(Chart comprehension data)
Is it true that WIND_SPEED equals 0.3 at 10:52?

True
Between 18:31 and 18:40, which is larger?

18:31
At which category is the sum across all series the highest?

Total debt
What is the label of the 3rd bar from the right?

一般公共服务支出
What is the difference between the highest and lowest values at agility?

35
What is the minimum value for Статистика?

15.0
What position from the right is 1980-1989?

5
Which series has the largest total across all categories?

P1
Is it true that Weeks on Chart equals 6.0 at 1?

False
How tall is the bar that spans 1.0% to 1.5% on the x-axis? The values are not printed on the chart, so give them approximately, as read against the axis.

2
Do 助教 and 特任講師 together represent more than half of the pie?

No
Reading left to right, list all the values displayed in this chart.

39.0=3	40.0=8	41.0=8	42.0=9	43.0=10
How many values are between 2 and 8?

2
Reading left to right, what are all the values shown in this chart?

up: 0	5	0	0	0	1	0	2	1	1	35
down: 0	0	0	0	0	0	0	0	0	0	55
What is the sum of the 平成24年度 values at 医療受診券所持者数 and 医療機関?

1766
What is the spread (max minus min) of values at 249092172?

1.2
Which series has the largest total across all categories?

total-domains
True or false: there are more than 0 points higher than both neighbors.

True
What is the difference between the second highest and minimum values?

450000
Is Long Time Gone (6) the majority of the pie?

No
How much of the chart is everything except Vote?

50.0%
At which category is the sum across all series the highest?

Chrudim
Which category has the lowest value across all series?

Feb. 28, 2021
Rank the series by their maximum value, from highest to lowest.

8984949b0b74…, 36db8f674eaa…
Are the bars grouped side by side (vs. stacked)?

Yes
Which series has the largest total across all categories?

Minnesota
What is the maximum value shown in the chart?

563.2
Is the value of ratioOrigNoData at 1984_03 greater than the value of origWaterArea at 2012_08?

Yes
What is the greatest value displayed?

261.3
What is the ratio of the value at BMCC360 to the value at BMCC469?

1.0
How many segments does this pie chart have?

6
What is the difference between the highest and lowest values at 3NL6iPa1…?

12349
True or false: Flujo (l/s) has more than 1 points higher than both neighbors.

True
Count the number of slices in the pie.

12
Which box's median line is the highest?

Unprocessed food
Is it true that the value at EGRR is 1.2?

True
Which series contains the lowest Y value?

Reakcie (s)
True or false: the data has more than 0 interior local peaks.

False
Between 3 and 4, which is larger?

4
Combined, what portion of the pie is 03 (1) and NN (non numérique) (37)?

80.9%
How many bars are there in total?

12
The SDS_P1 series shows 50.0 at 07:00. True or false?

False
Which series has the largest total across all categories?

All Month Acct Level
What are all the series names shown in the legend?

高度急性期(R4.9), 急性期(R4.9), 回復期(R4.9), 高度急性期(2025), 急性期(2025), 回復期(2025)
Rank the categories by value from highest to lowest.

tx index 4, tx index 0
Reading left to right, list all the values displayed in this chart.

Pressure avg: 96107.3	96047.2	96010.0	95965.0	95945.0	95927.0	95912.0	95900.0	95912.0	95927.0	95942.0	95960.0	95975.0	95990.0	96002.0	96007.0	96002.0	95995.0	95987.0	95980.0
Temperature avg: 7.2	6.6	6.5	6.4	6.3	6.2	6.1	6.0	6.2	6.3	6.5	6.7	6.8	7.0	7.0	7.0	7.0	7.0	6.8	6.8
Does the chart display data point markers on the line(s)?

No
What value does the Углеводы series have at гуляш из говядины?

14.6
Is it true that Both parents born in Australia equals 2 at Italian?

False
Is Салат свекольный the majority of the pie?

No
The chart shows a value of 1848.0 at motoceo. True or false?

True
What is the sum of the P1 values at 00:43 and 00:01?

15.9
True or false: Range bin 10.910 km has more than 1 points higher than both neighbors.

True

#### ABOUT THIS EXERCISE:
Return every line of the data above verbatim, from start to finish.

#### FINISHED TASK:
Is it true that WIND_SPEED equals 0.3 at 10:52?

True
Between 18:31 and 18:40, which is larger?

18:31
At which category is the sum across all series the highest?

Total debt
What is the label of the 3rd bar from the right?

一般公共服务支出
What is the difference between the highest and lowest values at agility?

35
What is the minimum value for Статистика?

15.0
What position from the right is 1980-1989?

5
Which series has the largest total across all categories?

P1
Is it true that Weeks on Chart equals 6.0 at 1?

False
How tall is the bar that spans 1.0% to 1.5% on the x-axis? The values are not printed on the chart, so give them approximately, as read against the axis.

2
Do 助教 and 特任講師 together represent more than half of the pie?

No
Reading left to right, list all the values displayed in this chart.

39.0=3	40.0=8	41.0=8	42.0=9	43.0=10
How many values are between 2 and 8?

2
Reading left to right, what are all the values shown in this chart?

up: 0	5	0	0	0	1	0	2	1	1	35
down: 0	0	0	0	0	0	0	0	0	0	55
What is the sum of the 平成24年度 values at 医療受診券所持者数 and 医療機関?

1766
What is the spread (max minus min) of values at 249092172?

1.2
Which series has the largest total across all categories?

total-domains
True or false: there are more than 0 points higher than both neighbors.

True
What is the difference between the second highest and minimum values?

450000
Is Long Time Gone (6) the majority of the pie?

No
How much of the chart is everything except Vote?

50.0%
At which category is the sum across all series the highest?

Chrudim
Which category has the lowest value across all series?

Feb. 28, 2021
Rank the series by their maximum value, from highest to lowest.

8984949b0b74…, 36db8f674eaa…
Are the bars grouped side by side (vs. stacked)?

Yes
Which series has the largest total across all categories?

Minnesota
What is the maximum value shown in the chart?

563.2
Is the value of ratioOrigNoData at 1984_03 greater than the value of origWaterArea at 2012_08?

Yes
What is the greatest value displayed?

261.3
What is the ratio of the value at BMCC360 to the value at BMCC469?

1.0
How many segments does this pie chart have?

6
What is the difference between the highest and lowest values at 3NL6iPa1…?

12349
True or false: Flujo (l/s) has more than 1 points higher than both neighbors.

True
Count the number of slices in the pie.

12
Which box's median line is the highest?

Unprocessed food
Is it true that the value at EGRR is 1.2?

True
Which series contains the lowest Y value?

Reakcie (s)
True or false: the data has more than 0 interior local peaks.

False
Between 3 and 4, which is larger?

4
Combined, what portion of the pie is 03 (1) and NN (non numérique) (37)?

80.9%
How many bars are there in total?

12
The SDS_P1 series shows 50.0 at 07:00. True or false?

False
Which series has the largest total across all categories?

All Month Acct Level
What are all the series names shown in the legend?

高度急性期(R4.9), 急性期(R4.9), 回復期(R4.9), 高度急性期(2025), 急性期(2025), 回復期(2025)
Rank the categories by value from highest to lowest.

tx index 4, tx index 0
Reading left to right, list all the values displayed in this chart.

Pressure avg: 96107.3	96047.2	96010.0	95965.0	95945.0	95927.0	95912.0	95900.0	95912.0	95927.0	95942.0	95960.0	95975.0	95990.0	96002.0	96007.0	96002.0	95995.0	95987.0	95980.0
Temperature avg: 7.2	6.6	6.5	6.4	6.3	6.2	6.1	6.0	6.2	6.3	6.5	6.7	6.8	7.0	7.0	7.0	7.0	7.0	6.8	6.8
Does the chart display data point markers on the line(s)?

No
What value does the Углеводы series have at гуляш из говядины?

14.6
Is it true that Both parents born in Australia equals 2 at Italian?

False
Is Салат свекольный the majority of the pie?

No
The chart shows a value of 1848.0 at motoceo. True or false?

True
What is the sum of the P1 values at 00:43 and 00:01?

15.9
True or false: Range bin 10.910 km has more than 1 points higher than both neighbors.

True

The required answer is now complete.